How To Invest

With U.S. interest rates so low, Mather said, people holding cash are experiencing a tax through inflation. As such, he suggests that investors shift their focus away from developed countries with activist central banks, high government debt levels and paltry interest rates in favor of countries that traditionally were seen as riskier in the past but are now on sounder financial footing than their more developed counterparts.

"Most investors in an index fund are exposed to countries with the most risk," said Mather, citing the U.S. Europe and Japan's prevalent role in many global indexes. "Investors need to get away from their home bias mindset."

He said Pimco believes that bond yields will remain constrained over the next several years, but that dislocations will occasionally occur in the different pockets of the fixed-income market.

"You need active strategies to pick up a few percentage points in yield that's been taken away by central banks," Mather said.

For his part, Colas said investors in the current low-yield environment should find fixed-income substitutes like "reasonable" dividend-yielding stocks. He also believes precious metals are a source of non-correlated assets in an increasingly correlated investment landscape.
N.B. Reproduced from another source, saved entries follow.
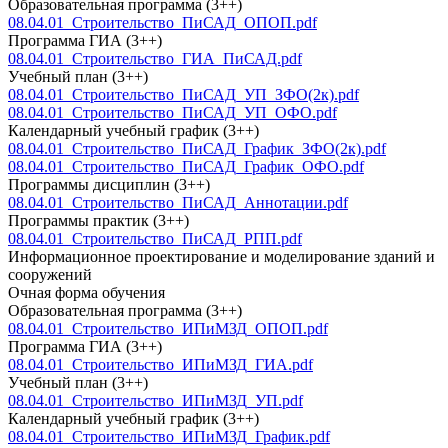
Образовательная программа (3++)
08.04.01_Строительство_ПиСАД_ОПОП.pdf
Программа ГИА (3++)
08.04.01_Строительство_ГИА_ПиСАД.pdf
Учебный план (3++)
08.04.01_Строительство_ПиСАД_УП_ЗФО(2к).pdf
08.04.01_Строительство_ПиСАД_УП_ОФО.pdf
Календарный учебный график (3++)
08.04.01_Строительство_ПиСАД_График_ЗФО(2к).pdf
08.04.01_Строительство_ПиСАД_График_ОФО.pdf
Программы дисциплин (3++)
08.04.01_Строительство_ПиСАД_Аннотации.pdf
Программы практик (3++)
08.04.01_Строительство_ПиСАД_РПП.pdf
Информационное проектирование и моделирование зданий и
сооружений
Очная форма обучения
Образовательная программа (3++)
08.04.01_Строительство_ИПиМЗД_ОПОП.pdf
Программа ГИА (3++)
08.04.01_Строительство_ИПиМЗД_ГИА.pdf
Учебный план (3++)
08.04.01_Строительство_ИПиМЗД_УП.pdf
Календарный учебный график (3++)
08.04.01_Строительство_ИПиМЗД_График.pdf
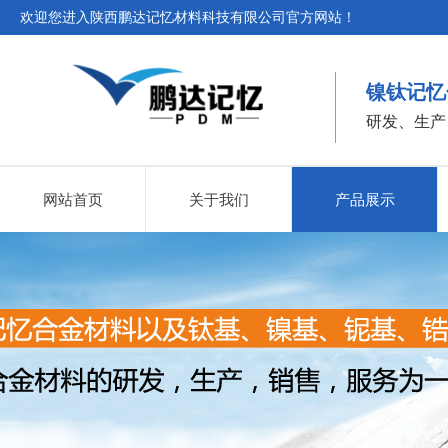
欢迎您进入陕西鹏达记忆材料科技有限公司官方网站！
镍钛记忆
研发、生产
网站首页
关于我们
产品展示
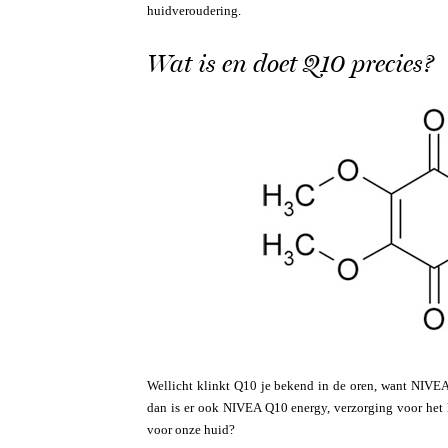
huidveroudering.
Wat is en doet Q10 precies?
Wellicht klinkt Q10 je bekend in de oren, want NIVEA
dan is er ook NIVEA Q10 energy, verzorging voor het
voor onze huid?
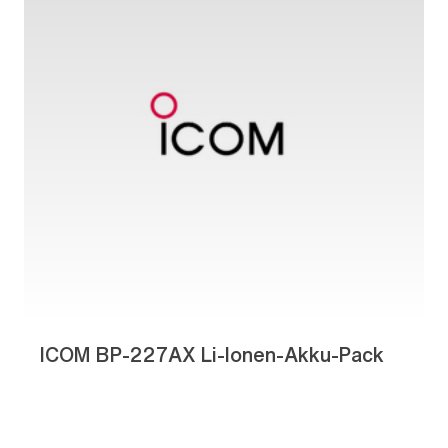
ICOM BP-227AX Li-Ionen-Akku-Pack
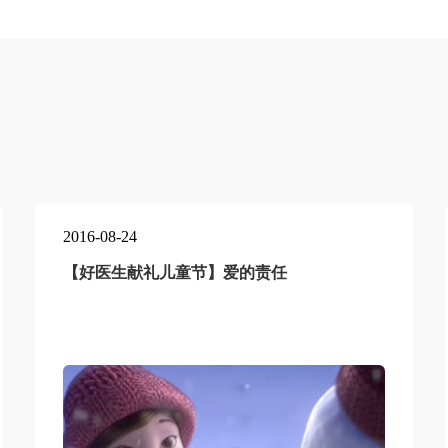
2016-08-24
【好医生献礼儿童节】爱的责任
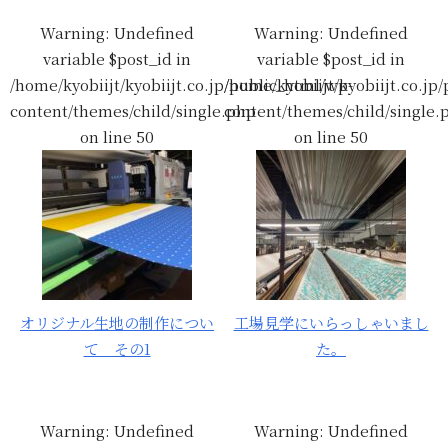
Warning
: Undefined
Warning
: Undefined
variable $post_id in
variable $post_id in
/home/kyobiijt/kyobiijt.co.jp/public_html/wp-
/home/kyobiijt/kyobiijt.co.jp
content/themes/child/single.php
content/themes/child/single.
on line
50
on line
50
オリジナル生地の制作につい
工場見学にいらっしゃいまし
て その1
た。
Warning
: Undefined
Warning
: Undefined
Gartman still thinks that bonds are a good place to be, even if the 30-year bond market rally is probably in the early stages of its much-anticipated reversal. 

"The action in the bond market tells me it's the right place to be" he said, adding that the unwinding of the longstanding rally will likely be a slow process.

That said, he cautioned that the laws of physics take effect when interest rates are so low because small rate movements can have "egregiously large" implications on bond prices.

"You need to be really, really, really, really careful," Gartman said.